Task to complete
Since only part of the material below is wanted, output exactly the lines from the one with "80: (488, 250)" up to and including the one with "90: (521, 267)".

┌──

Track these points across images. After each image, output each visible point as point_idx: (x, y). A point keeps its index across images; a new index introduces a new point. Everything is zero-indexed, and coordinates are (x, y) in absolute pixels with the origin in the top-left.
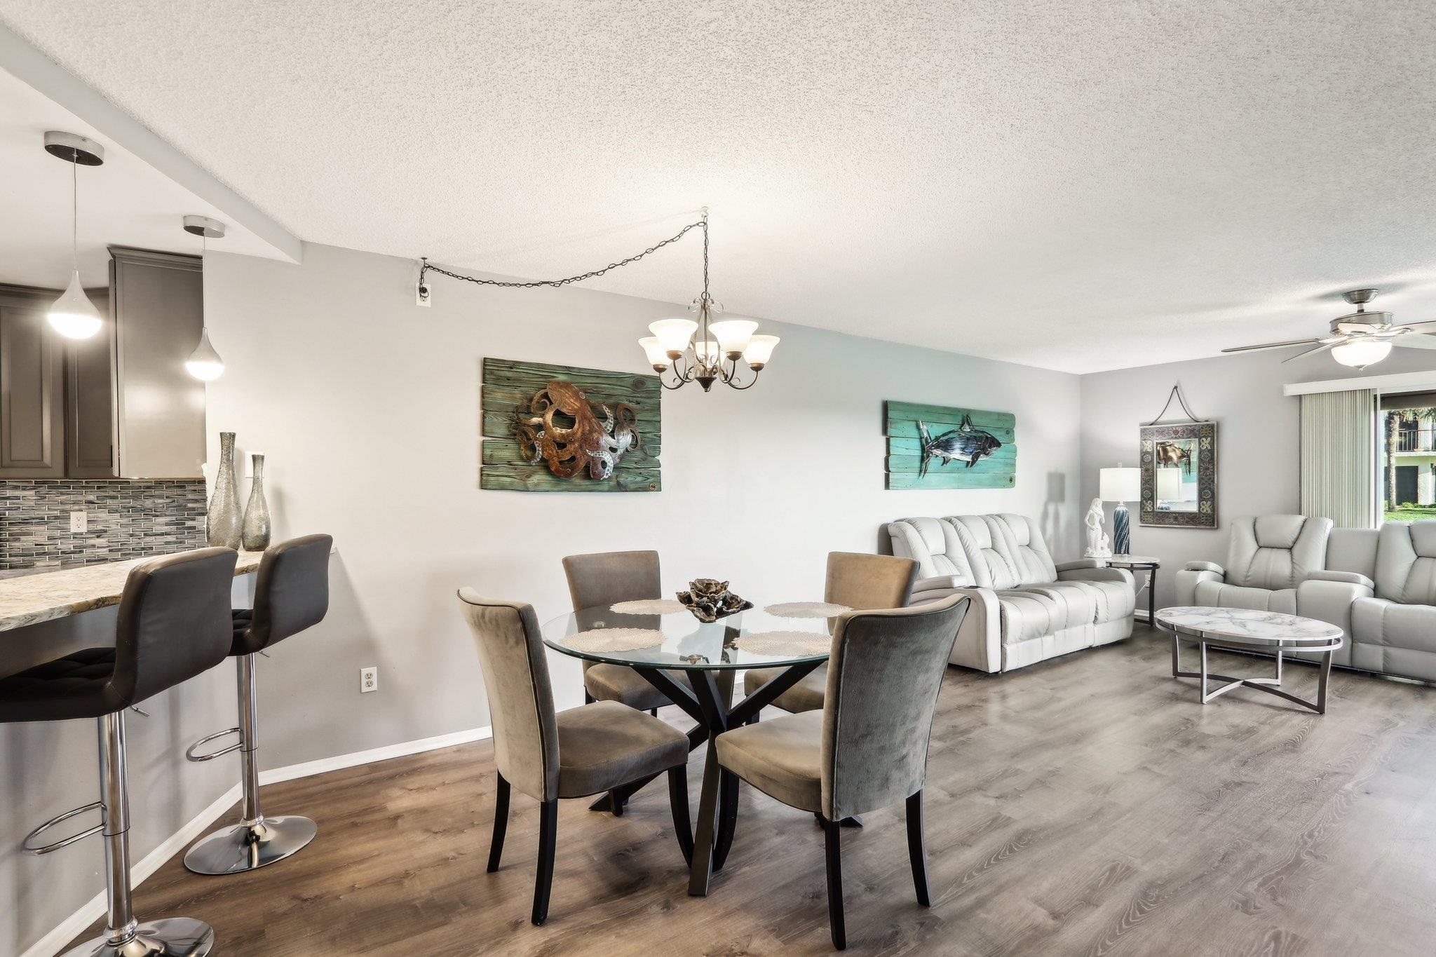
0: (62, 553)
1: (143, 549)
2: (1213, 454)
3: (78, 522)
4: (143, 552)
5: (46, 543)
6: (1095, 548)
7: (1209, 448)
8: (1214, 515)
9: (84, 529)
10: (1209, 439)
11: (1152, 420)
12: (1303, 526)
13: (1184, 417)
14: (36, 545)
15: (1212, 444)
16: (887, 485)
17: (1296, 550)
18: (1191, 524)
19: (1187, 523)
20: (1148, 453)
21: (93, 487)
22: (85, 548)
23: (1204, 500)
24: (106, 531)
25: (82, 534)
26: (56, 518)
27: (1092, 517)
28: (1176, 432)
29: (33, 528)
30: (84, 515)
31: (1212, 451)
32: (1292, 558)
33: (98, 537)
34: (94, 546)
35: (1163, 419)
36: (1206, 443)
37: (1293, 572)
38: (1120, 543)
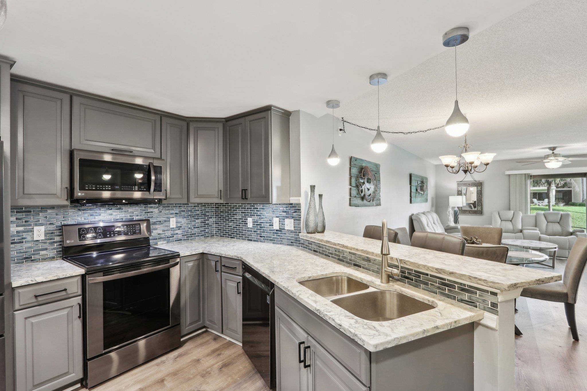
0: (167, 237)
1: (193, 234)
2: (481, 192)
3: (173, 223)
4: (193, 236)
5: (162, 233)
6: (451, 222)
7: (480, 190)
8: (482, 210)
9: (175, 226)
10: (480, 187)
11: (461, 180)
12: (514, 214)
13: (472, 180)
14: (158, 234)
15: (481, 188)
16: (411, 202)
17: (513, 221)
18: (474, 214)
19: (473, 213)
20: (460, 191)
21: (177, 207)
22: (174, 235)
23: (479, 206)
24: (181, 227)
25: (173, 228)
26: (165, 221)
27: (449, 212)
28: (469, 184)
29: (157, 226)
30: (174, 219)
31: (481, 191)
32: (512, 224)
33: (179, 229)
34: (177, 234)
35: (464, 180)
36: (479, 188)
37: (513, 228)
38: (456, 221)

└──
┌──

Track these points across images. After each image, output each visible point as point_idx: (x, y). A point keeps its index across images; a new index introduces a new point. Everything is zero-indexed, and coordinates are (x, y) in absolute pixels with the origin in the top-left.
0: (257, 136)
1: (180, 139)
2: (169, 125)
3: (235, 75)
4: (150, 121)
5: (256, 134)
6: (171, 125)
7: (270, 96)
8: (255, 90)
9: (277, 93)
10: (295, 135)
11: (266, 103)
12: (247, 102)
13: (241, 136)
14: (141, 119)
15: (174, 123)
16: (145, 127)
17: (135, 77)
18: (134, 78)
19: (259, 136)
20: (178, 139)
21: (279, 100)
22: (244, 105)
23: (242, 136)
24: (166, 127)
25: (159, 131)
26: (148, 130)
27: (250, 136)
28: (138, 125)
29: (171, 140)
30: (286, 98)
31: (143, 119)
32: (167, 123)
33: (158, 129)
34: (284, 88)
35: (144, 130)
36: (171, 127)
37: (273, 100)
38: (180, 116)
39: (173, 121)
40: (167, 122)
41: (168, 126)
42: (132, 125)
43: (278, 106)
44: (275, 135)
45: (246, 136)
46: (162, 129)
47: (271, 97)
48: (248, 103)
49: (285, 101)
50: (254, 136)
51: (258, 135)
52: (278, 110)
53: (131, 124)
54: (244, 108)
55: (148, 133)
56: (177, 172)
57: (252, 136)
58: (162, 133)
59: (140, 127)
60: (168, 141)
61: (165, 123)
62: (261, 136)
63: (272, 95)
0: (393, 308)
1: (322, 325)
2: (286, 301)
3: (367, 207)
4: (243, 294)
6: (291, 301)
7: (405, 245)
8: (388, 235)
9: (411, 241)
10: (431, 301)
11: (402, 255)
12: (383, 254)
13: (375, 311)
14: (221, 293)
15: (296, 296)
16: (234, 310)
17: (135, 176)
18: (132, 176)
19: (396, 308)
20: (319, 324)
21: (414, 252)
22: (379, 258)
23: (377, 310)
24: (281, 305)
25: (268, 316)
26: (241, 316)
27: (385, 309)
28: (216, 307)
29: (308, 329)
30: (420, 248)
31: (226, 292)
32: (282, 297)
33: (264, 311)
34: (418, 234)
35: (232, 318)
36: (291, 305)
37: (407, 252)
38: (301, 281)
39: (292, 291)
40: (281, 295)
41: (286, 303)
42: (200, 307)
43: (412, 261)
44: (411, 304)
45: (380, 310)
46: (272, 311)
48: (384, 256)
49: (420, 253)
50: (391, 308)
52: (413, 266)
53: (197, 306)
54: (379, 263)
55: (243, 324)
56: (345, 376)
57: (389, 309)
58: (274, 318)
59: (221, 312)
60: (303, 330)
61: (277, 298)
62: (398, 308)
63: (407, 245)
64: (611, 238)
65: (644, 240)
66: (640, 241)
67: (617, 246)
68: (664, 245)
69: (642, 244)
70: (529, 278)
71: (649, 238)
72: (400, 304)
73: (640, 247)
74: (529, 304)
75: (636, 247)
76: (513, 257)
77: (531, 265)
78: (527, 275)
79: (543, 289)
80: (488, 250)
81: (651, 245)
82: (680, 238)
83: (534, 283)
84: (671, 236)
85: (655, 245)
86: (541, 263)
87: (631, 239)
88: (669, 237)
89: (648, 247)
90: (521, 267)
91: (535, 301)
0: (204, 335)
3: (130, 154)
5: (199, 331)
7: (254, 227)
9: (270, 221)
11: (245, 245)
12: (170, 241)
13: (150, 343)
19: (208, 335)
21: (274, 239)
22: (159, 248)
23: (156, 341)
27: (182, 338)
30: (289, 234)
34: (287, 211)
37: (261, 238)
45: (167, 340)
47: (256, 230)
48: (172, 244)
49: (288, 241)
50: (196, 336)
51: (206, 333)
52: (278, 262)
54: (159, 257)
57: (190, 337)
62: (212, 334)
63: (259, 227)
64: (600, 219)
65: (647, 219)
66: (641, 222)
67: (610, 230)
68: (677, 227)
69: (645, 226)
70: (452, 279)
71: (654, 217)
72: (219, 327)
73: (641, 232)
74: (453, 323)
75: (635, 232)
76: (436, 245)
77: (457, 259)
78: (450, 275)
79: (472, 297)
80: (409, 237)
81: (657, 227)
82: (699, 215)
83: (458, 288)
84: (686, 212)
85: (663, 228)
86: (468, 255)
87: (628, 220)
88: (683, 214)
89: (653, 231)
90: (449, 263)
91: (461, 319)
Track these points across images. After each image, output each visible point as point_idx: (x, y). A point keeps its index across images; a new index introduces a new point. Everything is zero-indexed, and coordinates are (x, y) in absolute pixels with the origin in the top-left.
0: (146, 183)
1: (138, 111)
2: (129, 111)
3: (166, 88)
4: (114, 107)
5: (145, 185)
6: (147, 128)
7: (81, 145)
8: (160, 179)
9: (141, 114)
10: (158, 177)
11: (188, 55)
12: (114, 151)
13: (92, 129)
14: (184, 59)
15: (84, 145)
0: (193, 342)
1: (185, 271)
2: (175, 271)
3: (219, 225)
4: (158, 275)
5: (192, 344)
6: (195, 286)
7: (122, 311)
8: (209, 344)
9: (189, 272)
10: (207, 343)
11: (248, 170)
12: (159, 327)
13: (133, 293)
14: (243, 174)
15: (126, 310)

└──
┌──

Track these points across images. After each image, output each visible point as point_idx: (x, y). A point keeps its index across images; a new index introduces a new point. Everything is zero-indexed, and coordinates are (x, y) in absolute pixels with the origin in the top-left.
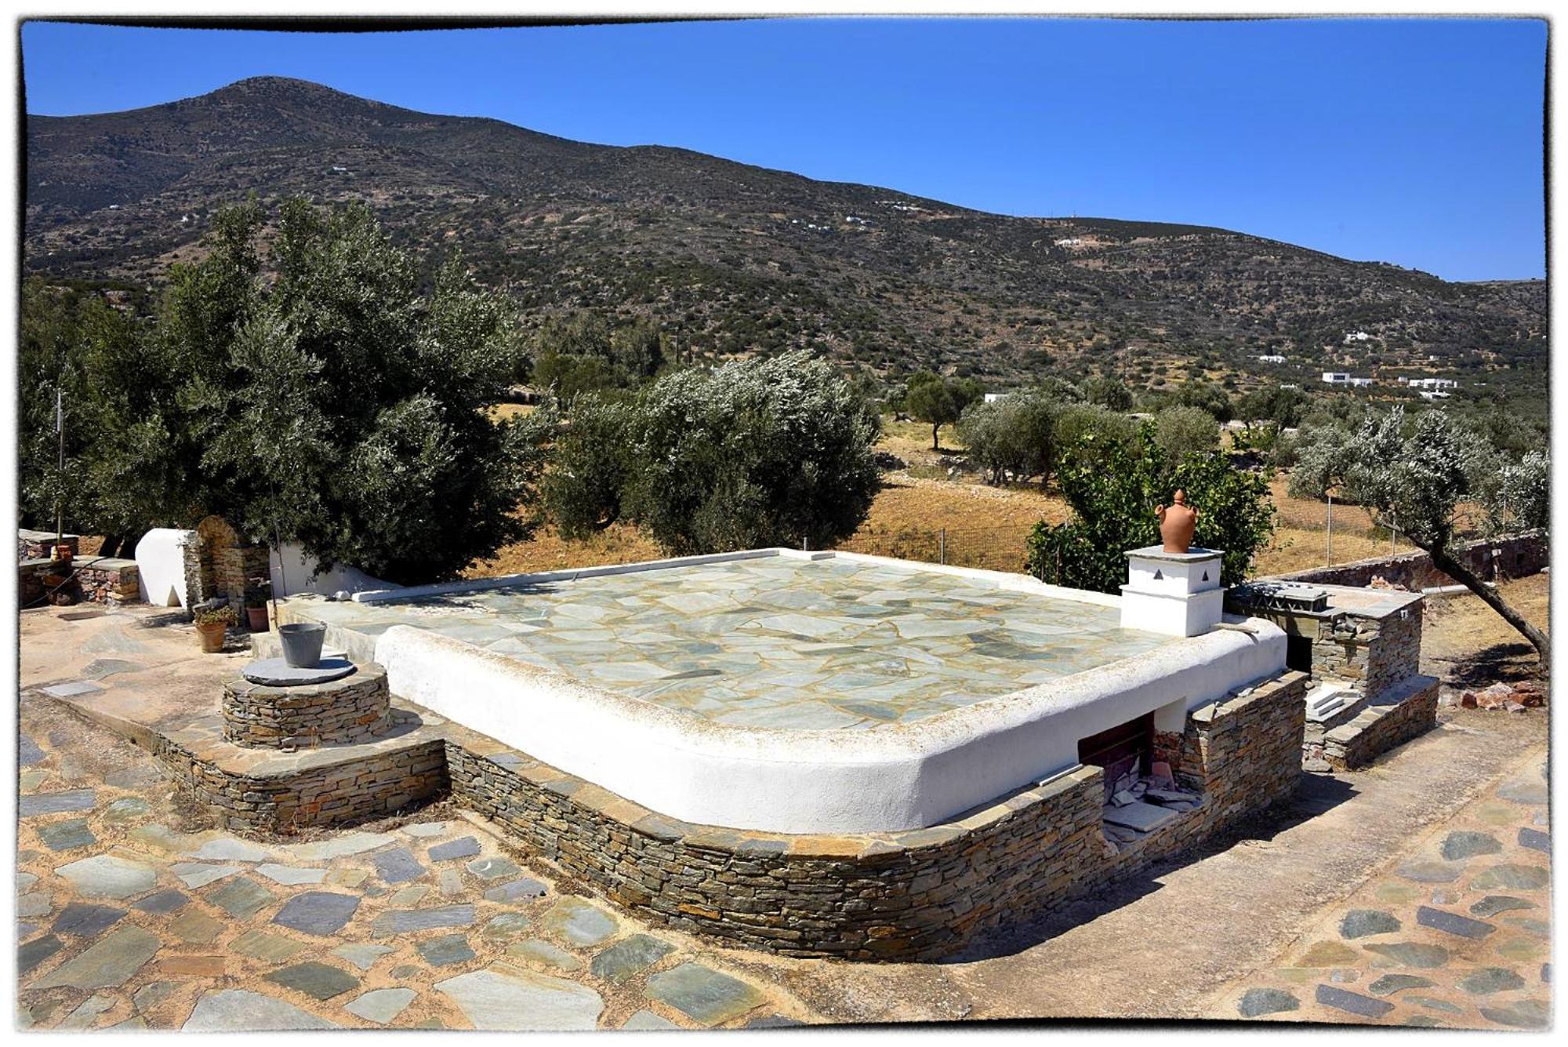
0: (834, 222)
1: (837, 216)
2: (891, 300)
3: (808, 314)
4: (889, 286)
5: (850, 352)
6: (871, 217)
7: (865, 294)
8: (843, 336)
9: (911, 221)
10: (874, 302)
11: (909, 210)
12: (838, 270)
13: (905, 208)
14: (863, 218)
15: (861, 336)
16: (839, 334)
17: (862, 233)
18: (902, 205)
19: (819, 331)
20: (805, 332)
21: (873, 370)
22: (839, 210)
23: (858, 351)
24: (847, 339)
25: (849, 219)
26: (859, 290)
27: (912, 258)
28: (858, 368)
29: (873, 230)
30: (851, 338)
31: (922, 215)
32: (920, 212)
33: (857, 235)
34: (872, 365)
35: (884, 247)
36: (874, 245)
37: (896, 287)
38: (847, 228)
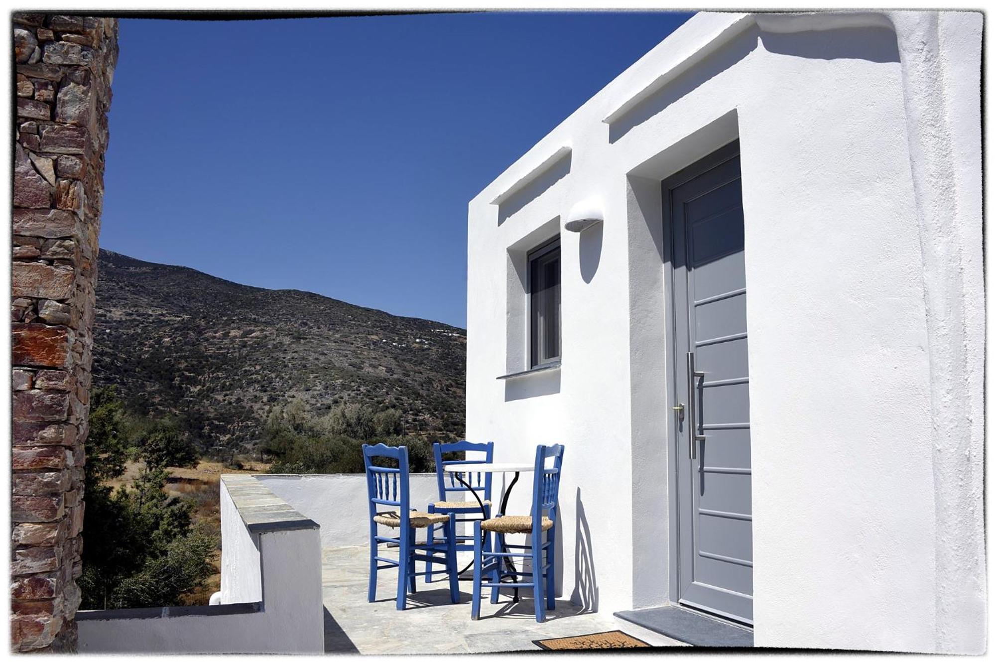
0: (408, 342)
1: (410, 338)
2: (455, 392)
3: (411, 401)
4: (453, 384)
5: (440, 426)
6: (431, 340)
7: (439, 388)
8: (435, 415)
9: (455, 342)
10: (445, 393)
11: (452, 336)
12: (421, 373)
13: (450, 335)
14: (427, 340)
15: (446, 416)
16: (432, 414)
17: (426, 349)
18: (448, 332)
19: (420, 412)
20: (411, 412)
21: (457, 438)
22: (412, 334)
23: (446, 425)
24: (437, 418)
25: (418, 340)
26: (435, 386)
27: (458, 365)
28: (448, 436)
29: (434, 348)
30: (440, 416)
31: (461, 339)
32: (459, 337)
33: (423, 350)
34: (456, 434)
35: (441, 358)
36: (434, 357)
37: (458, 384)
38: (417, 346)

└──

The completed task
80: (488, 250)
81: (651, 245)
82: (680, 238)
83: (534, 283)
84: (671, 236)
85: (655, 245)
86: (541, 263)
87: (631, 239)
88: (669, 237)
89: (648, 247)
90: (521, 267)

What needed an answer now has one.